I first painted the towers with Gold Alcohol Ink.  Metallic Alcohol inks work nicely on slick surfaces like the Masonite.  You could also use the Metal Patina paints.  Next, I stamped the tower using Black Staz-On ink with a crisscross patterned stamp (from my stash).
For the other positions on the clock I used pearlized stick pins.  I inserted them through the holes in the round filigree piece and glued them in place.
The last step is to attach the hands of the clock.
One thing you need to consider when planning what you are going to do with the inside of the box is the position of the clock mechanism on the back of the lid.  Make sure the items inside the box don’t prevent the lid from closing.
For the swing inside the box I used two Eiffel towers for the seat. 
I poked holes in the top of the box to insert the eye pins to hold the swing in place.  I also added some beads to the eye pins.  The image of the girl is bent (as if she is sitting) and glued to the seat.  To keep the seat in place I glued the tip of it to the side of the box on the right.  The girl with the tutu is attached to the back of the box with multiple layers of double sided foam core tape (to pop her out).
In the picture below you can see the top of the box where the eye pins are ticking through the holes then through a bead and looped to keep the swing in place.
To frame the ladies I collaged together a Masonite Eiffel tower, more pieces of filigree, Dresden myrtle leaves, paper clocks from my Tick Tock collage sheet and other paper images.  The filigree is painted with the same Metal Patina paint that I used on the butterfly pediment.  I built the collage on a flat surface first before attaching it to the box.  To support the collage in the box, I attached the resin gables and then glued the collage to the gables.  The Eiffel tower is glued to the bottom of the box.
On the side of the box I attached two latches to keep the lid closed and attached the egg cup feet to the bottom.
NOTE:  If you attach feet to the bottom of the box, consider the weight of the stuff on the lid of the box verses the weight of the box (without the lid).  If the stuff on the lid weighs a lot more than the stuff in the box, the box will fall forward when you open the lid.  This is only a problem if the box has feet.
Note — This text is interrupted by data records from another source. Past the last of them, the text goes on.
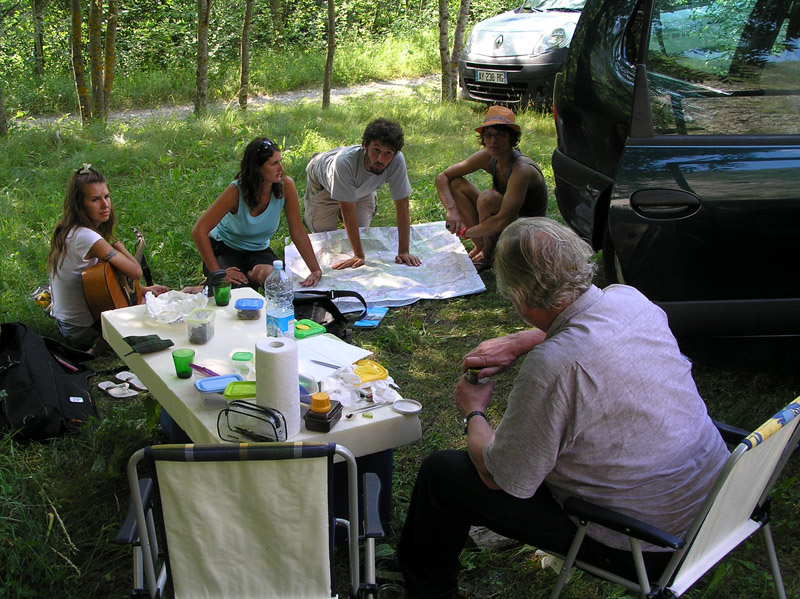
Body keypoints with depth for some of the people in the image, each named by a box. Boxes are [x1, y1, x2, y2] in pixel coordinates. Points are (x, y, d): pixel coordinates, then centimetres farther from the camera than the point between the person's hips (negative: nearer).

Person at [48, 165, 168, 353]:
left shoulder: (68, 230, 2)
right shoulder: (86, 237, -28)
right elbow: (136, 272, -25)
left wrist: (143, 290, 8)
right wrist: (118, 246, -7)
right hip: (82, 329, -9)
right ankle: (106, 344, 6)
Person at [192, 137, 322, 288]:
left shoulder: (285, 186, -18)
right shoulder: (237, 191, -25)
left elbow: (298, 232, -10)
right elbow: (199, 231, -27)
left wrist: (316, 270, -14)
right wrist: (218, 272, -30)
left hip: (259, 250, 2)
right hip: (225, 250, -2)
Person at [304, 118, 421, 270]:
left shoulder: (397, 161, -40)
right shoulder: (345, 161, -48)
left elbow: (402, 206, -32)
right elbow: (348, 212, -39)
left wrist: (403, 251, -33)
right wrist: (359, 256, -38)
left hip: (361, 187, 3)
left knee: (361, 231, 4)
Alpha Stamps Supplies Used in this Project
Egg Cup Used 2 for feet
Clock Face Buttons Small - Used 4
Vintage Brass Frame Set Used small round frames for small clock buttons
Vintage Brass Butterflies & Filigree Set Used large butterfly for pediment & round frame for clock
Chipboard Embellishments - Fancy Foliage Come in a set of 4 used 2 to frame clock
Small Box Latches – Used 2
Ornate Metal Keys - Shabby Chic Hanging from chains
Lumiere Metallic Acrylic Paint - Old Brass Used to paint the feet & the fancy foliage chipboard
Metal Patinas - Weathered Copper Used the Verdigris & Jade on the filigree butterflies
Alcohol Ink Gold Used to paint the Masonite Eiffel Towers
Vintage Photo Distress Stain – Used to stain the box edges.